====== Raw data ======

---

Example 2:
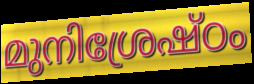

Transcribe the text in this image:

മുനിശ്രേഷ്ഠം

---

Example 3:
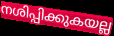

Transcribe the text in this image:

നശിപ്പിക്കുകയല്ല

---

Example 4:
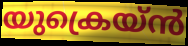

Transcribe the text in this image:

യുക്രെയ്ൻ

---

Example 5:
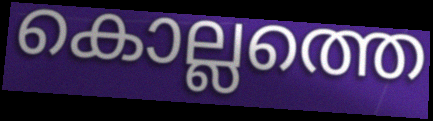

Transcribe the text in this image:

കൊല്ലത്തെ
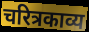
चरित्रकाव्य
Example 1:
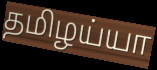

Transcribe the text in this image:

தமிழய்யா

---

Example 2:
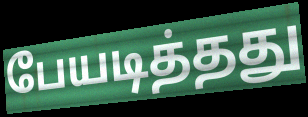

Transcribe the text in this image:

பேயடித்தது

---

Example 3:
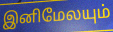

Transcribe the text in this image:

இனிமேலயும்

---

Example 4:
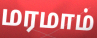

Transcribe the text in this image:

மரமாம்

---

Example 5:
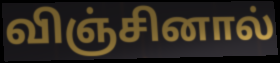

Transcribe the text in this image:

விஞ்சினால்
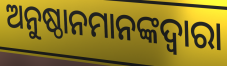
ଅନୁଷ୍ଠାନମାନଙ୍କଦ୍ଵାରା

======

Render each line of the listing above as a numbered list, omitting the blank lines and leaving out the pictures.

▸ Complete output:
1. ---
2. Example 2:
3. Transcribe the text in this image:
4. മുനിശ്രേഷ്ഠം
5. ---
6. Example 3:
7. Transcribe the text in this image:
8. നശിപ്പിക്കുകയല്ല
9. ---
10. Example 4:
11. Transcribe the text in this image:
12. യുക്രെയ്ൻ
13. ---
14. Example 5:
15. Transcribe the text in this image:
16. കൊല്ലത്തെ
17. चरित्रकाव्य
18. Example 1:
19. Transcribe the text in this image:
20. தமிழய்யா
21. ---
22. Example 2:
23. Transcribe the text in this image:
24. பேயடித்தது
25. ---
26. Example 3:
27. Transcribe the text in this image:
28. இனிமேலயும்
29. ---
30. Example 4:
31. Transcribe the text in this image:
32. மரமாம்
33. ---
34. Example 5:
35. Transcribe the text in this image:
36. விஞ்சினால்
37. ଅନୁଷ୍ଠାନମାନଙ୍କଦ୍ଵାରା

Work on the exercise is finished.